Daniel Milford sees Chironix’s work on the Aboriginal Heritage Project as vital to proving the company’s growth. Photo: Gabriel Oliveira

Perth startup Chironix has been selected to provide data analytics to the Aboriginal Heritage Project, an Adelaide-based effort to build a comprehensive genomic map of Aboriginal Australia.

The project, headed by researchers at The University of Adelaide and the South Australian Museum, is based on 6,000 DNA samples collected by Western Australian researcher Norman Tindale between the 1920s and 1960s during his expeditions into the country’s interior.

Chironix managing director Daniel Milford told Business News the company’s work on the project came about because of its relationships with Google, which recommended Chironix to the project’s leaders due to its capacity to analyse data on a massive scale.

“We are uniquely placed with our data engineering capabilities to do things with mass levels of data, and the AHP is one of those problems,” Mr Milford said.

The uptake of DNA mapping has grown in recent years, with improved technology and the advent of cloud computing cutting the cost of individual genome testing from upwards of $100,000 at the start of the 2000s to around $5 today.

The process remains elusive for many indigenous Australians, however, as there is little data to reference due to historical and social factors, such as the displacement of families of the Stolen Generations.

“If I go to [biotech company] ‘23andMe’ online and spit into a vile, send it off, it’ll come back and say I’m 73 per cent Caucasian, a bit Irish, bit of whatever else,” Mr Milford said.

“If an Aboriginal or Torres Strait Islander does that, it comes back saying they’re Polynesian, because there’s no data set to reference.”

So far, all of Professor Tindale’s samples have been tabulated as a data set.

Chironix will now take that information, which measures around 4 petabytes in size, and build an integrated map that connects the samples and makes sense of the data.

-------------------------

• _Tasks and exercises_:
a – According to the Chironix article, why does a consumer DNA test return a Polynesian result for an Aboriginal or Torres Strait Islander person? Answer in one to three sentences.
b – Write the next part of the Chironix article, picking up after its last sentence.
The listing after this point is separate material and is not part of the Chironix article.

• _Data for analysis_:

-------------------------

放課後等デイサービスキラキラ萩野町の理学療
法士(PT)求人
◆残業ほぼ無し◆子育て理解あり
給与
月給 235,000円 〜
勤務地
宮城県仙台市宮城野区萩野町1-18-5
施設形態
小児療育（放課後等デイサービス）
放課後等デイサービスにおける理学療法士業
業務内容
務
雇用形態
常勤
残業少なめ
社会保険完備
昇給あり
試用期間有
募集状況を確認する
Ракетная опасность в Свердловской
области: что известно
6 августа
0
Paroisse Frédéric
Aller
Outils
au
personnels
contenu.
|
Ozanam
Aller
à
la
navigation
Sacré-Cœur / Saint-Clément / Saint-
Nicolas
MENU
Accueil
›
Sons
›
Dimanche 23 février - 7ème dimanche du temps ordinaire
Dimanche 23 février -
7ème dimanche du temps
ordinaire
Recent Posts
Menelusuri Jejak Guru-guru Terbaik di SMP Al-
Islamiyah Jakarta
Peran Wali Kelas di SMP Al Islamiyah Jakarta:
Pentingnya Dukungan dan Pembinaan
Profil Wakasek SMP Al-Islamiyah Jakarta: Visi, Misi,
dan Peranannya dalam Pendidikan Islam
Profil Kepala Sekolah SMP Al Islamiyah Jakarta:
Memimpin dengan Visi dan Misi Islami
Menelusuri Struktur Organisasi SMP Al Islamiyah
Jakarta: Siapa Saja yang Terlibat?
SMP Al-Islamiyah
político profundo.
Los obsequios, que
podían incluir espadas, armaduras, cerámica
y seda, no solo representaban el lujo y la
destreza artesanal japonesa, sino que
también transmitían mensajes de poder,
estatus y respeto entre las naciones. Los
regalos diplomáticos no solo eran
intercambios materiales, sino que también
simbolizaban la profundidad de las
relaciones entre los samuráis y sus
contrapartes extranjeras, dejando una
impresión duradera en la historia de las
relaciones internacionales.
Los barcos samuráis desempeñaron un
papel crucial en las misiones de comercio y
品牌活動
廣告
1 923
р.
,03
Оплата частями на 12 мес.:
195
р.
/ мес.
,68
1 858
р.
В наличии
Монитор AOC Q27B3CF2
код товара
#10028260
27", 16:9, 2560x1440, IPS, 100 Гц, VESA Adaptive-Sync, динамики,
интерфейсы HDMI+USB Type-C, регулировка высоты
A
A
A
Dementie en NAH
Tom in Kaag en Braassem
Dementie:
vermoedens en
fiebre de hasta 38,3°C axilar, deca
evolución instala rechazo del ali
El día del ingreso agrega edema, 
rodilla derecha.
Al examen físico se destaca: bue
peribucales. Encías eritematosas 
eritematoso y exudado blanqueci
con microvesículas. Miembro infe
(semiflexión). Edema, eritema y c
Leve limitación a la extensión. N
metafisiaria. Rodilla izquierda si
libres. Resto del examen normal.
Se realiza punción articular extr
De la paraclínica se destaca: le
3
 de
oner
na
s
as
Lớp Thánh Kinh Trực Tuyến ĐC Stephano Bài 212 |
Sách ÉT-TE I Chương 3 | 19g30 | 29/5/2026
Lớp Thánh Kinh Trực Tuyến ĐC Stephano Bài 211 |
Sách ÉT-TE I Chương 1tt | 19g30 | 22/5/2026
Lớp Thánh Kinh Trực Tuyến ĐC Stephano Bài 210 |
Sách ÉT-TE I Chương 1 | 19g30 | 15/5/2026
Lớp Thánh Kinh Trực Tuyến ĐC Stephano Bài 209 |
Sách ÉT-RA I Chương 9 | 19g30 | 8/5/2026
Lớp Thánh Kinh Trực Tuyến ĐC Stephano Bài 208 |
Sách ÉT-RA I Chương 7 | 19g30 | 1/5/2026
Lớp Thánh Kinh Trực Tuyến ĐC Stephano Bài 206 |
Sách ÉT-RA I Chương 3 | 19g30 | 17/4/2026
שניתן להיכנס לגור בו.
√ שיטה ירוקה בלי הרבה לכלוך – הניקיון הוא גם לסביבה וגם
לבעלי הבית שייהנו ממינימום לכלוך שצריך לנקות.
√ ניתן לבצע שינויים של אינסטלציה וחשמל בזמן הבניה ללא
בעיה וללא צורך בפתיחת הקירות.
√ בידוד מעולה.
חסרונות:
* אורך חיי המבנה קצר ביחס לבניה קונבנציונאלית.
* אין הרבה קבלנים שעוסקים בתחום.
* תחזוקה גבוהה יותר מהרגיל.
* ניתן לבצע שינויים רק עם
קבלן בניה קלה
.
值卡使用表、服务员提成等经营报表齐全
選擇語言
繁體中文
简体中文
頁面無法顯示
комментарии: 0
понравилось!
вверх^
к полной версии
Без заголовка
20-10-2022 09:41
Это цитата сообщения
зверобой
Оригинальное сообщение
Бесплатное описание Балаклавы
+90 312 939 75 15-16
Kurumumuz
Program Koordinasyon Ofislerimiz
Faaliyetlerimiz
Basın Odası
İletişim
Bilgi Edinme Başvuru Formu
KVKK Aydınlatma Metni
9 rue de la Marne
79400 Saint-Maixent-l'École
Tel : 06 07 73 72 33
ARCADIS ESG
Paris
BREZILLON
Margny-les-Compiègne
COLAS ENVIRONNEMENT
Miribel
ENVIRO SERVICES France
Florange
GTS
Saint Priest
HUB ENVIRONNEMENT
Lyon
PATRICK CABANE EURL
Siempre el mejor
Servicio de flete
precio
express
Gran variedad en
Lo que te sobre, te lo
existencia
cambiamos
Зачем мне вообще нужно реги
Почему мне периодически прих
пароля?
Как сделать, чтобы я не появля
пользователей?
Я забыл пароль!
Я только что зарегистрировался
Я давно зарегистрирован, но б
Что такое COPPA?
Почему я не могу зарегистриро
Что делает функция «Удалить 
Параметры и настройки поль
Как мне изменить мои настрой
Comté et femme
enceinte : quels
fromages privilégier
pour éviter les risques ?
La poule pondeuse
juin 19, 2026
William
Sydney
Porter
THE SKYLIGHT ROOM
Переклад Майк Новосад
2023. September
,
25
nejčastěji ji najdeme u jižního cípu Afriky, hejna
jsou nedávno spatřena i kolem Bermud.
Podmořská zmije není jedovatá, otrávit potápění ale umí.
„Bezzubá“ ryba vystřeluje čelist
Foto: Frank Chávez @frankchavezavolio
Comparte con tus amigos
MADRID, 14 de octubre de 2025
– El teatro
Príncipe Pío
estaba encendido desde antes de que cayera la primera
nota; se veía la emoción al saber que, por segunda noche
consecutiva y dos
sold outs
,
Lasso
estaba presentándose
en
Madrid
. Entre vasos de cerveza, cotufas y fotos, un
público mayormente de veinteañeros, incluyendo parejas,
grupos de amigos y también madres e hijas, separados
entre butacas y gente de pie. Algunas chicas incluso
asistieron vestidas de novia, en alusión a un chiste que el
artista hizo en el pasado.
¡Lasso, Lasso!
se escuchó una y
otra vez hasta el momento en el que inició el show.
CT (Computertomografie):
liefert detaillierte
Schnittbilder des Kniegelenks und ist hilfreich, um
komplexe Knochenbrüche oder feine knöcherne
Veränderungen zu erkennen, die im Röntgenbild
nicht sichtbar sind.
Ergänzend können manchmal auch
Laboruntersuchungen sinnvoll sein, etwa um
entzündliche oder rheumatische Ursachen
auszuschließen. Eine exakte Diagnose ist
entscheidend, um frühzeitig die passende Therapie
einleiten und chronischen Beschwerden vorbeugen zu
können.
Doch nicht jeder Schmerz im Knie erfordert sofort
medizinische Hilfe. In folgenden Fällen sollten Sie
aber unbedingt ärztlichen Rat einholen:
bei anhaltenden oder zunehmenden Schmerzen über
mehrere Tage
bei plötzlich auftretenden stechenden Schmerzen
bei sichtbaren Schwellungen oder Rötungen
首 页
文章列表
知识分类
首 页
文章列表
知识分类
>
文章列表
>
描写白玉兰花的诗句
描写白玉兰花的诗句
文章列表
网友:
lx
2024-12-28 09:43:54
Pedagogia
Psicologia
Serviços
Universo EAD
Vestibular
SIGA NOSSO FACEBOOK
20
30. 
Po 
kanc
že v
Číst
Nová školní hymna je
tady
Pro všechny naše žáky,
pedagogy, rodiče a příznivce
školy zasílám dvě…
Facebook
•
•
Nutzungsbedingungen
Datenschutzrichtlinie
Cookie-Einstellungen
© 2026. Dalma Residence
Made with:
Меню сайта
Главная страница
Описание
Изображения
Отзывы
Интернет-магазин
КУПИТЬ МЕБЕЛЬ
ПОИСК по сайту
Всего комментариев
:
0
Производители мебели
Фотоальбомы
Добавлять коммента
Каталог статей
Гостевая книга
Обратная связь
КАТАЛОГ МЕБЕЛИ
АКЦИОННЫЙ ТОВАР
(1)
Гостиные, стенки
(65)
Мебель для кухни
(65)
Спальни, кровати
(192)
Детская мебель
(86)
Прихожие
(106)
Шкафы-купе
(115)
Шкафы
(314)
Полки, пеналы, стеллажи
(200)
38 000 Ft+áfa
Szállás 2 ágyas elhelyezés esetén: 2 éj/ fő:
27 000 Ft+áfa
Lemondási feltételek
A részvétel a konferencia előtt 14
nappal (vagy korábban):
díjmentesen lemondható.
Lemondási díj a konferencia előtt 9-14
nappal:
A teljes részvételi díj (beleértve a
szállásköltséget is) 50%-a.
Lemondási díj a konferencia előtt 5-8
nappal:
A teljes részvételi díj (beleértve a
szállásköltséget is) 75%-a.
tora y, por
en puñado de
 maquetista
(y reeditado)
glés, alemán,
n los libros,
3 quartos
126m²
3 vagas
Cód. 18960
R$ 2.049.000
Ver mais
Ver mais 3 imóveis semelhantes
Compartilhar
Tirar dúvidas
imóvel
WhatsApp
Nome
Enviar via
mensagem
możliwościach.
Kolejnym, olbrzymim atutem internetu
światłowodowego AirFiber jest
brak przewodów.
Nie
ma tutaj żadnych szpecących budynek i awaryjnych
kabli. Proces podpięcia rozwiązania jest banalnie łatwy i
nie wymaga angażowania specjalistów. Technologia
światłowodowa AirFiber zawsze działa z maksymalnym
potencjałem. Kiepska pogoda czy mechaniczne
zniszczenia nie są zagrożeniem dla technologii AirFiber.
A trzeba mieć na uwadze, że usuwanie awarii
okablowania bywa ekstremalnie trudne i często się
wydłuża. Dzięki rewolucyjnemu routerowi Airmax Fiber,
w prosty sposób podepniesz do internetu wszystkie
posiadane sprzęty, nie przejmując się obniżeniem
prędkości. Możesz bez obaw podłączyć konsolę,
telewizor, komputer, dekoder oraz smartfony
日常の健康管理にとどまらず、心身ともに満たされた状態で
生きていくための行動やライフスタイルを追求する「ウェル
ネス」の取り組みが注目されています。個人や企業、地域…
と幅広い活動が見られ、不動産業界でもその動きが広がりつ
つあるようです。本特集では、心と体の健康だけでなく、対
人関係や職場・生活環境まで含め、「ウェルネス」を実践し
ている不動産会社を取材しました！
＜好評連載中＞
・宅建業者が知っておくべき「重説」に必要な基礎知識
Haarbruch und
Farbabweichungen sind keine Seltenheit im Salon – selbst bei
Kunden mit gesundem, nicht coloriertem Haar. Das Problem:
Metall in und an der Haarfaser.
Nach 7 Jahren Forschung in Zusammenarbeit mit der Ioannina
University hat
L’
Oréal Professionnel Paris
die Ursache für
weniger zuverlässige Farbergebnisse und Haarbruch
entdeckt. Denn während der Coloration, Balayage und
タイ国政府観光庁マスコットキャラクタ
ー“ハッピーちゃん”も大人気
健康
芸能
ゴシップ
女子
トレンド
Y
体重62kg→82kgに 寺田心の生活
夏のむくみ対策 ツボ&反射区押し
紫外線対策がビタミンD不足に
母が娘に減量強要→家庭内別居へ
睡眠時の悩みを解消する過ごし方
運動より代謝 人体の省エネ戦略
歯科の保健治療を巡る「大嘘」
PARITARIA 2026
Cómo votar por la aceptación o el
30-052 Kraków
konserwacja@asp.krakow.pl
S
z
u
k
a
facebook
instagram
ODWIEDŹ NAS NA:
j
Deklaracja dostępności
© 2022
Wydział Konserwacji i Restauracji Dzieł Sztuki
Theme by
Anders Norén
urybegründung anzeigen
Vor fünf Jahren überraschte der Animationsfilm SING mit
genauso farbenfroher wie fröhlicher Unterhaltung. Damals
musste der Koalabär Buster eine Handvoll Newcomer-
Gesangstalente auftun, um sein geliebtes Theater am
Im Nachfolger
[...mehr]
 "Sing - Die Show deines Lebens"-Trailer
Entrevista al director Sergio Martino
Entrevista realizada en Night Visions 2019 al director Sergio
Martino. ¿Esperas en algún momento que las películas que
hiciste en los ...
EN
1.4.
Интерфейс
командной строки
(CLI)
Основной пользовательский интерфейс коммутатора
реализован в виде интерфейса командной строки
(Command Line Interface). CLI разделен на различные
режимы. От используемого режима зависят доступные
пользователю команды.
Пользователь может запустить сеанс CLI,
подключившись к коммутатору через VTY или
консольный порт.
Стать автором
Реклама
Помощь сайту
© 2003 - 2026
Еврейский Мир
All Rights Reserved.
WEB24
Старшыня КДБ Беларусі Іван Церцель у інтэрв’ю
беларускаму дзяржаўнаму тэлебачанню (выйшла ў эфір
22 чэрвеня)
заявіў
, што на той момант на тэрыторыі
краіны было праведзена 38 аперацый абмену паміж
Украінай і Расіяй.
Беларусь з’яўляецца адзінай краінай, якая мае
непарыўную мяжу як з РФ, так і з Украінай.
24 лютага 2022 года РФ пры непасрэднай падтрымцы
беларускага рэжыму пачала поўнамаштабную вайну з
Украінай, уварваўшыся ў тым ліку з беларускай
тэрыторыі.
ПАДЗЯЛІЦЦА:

-------------------------

• _Answers to the exercise_:
a – The test has no data set to reference for Aboriginal and Torres Strait Islander people. That data is scarce because of historical and social factors, such as the displacement of families of the Stolen Generations.

b –
“That’s where we’ve got involved, right at that point, to provide massive analysis capability,” Mr Milford said.

Building the map has involved extensive consultation with indigenous communities, with both the university and museum seeking permission to use DNA samples from descendants where possible, with additional oversight and guidance from community leaders.

“We’ve got the South Australian Museum with its indigenous steering committee, the University of Adelaide with its committee, and a project-specific generated group as a steering committee,” Mr Milford said.

“We’re very much ethically, morally, right in line with what the indigenous elders want us to do.”

Mr Milford said while he took a personal interest in indigenous Australian history, he pictured Chironix’s work on the project as proving its capabilities in the field of genomics.

Government and philanthropic funding would be vital for the work to be effectively completed, however.

“With this program, as we scale the number of samples we go through and actually build the cloud computational capabilities on the back of that, it’s perfecting our art as well,” Mr Milford said.

“This is part of our development.

“We’ve got the data, we’ve got the science, we just need the funds and we’re good to go.”

Mr Milford founded Osborne Park-based Chironix in 2017, with clients predominantly in the defence industry.

The company has since expanded to cover a broad array of specialties, including applied robotics, AI, and internet of things integration.